The unusual activity comes as the company this morning launched Phase 2 of its “Project Natick”. This will see Microsoft place 12 racks housing 864 datacentre servers on a 14 metre-long dock underwater.
To put that in context, it’s as powerful as several thousand high-end consumer PCs and has enough storage for about five million films. (Did someone say Finding Nemo?)
The project picks up where Phase 1 of Natick left off in 2015.
That saw an initial experimental prototype vessel, christened the Leona Philpot after a popular Xbox game character, operated successfully on the seafloor approximately one kilometer off the Pacific coast of the US for four months.
Why such effort: because it is cold, efficient and doesn’t need fresh water.
“Project Natick reflects Microsoft’s ongoing quest for cloud datacentre solutions that offer rapid provisioning, lower costs, high responsiveness, and are more environmentally sustainable,” the company says.
It has published project cost, but aims to assess commercial viability.
Phase 1, the company claims, demonstrated the feasibility of the subsea datacenter concept, including Microsofts ability to remotely operate a so-called “Lights Out” (physically or geographically isolated) datacentre for long periods of time.
This initial pilot operated with a highly efficient PUE (power usage effectiveness is total power divided by server power; lower values are better, 1.0 is perfect) of 1.07.
Even better for the company, it used no water at all, for a perfect WUE (water usage effectiveness, or the litres consumed per megawatt of power per minute) of exactly 0.
That’s versus land datacentres which consume up to 4.8 litres of water per kilowatt-hour.
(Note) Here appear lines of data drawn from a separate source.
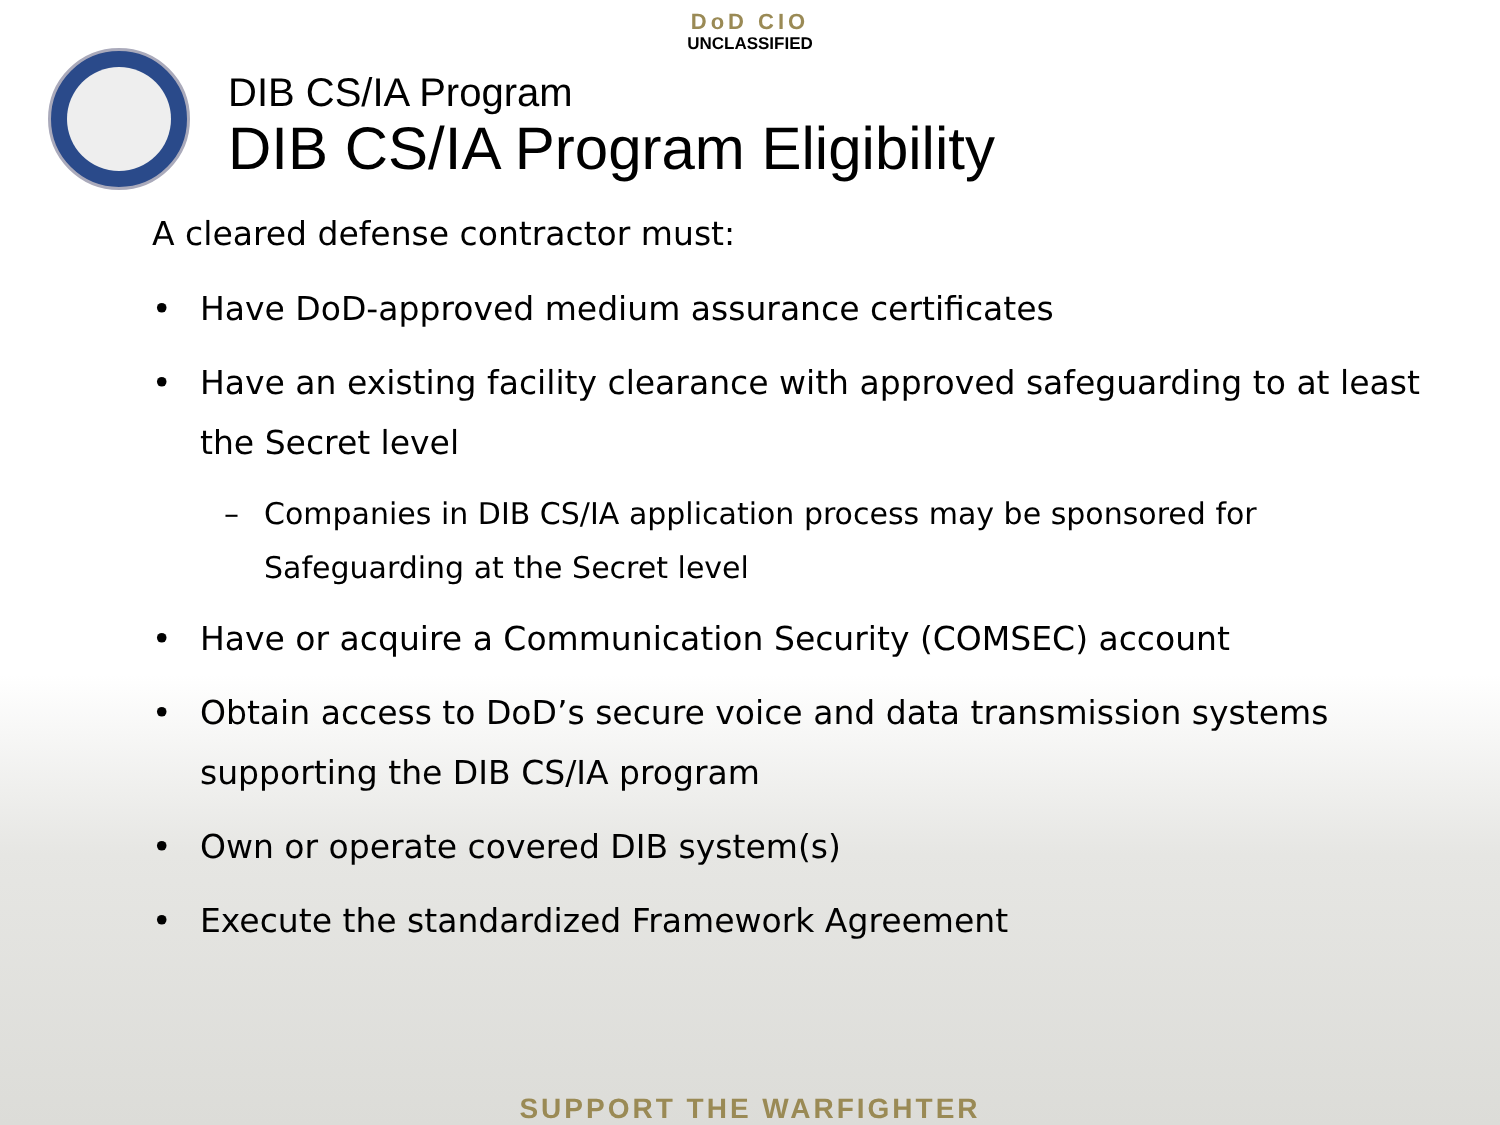DoD CIO
UNCLASSIFIED
DIB CS/IA Program
DIB CS/IA Program Eligibility
A cleared defense contractor must:
• Have DoD-approved medium assurance certificates
• Have an existing facility clearance with approved safeguarding to at least the Secret level
– Companies in DIB CS/IA application process may be sponsored for Safeguarding at the Secret level
• Have or acquire a Communication Security (COMSEC) account
• Obtain access to DoD’s secure voice and data transmission systems supporting the DIB CS/IA program
• Own or operate covered DIB system(s)
• Execute the standardized Framework Agreement
SUPPORT THE WARFIGHTER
Datacentres, in short, get hot and thirsty.
“Deepwater deployment offers ready access to cooling and a controlled environment, and has the potential to be powered by co-located renewable power sources,” Microsoft says.
It learned from Phase 1 that “we can economically manufacture full scale undersea datacentre modules and deploy them in under 90 days from decision to power-on”, the company said in a fact sheet published today.
“We learned that existing ocean engineering companies like Naval Group have the resources and talent to build these vessels and deploy them anywhere in the world.”
For Phase 2, Microsoft’s goals are to develop one full scale prototype subsea datacentre that could be used as a modular building block to aggregate further such modules.
From the pilot, it aims to gain an understanding of the economics of undersea datacenter total cost of ownership – the full lifetime cost including manufacture, deployment, operations, and recovery – with an aim to assessing with full commercial deployment could be viable.
Phase 2 will sit underwater for five years and run from a nearby windfarm. Rival datacentre operators will be watching closely; the seabed might be about to get a whole lot smarter.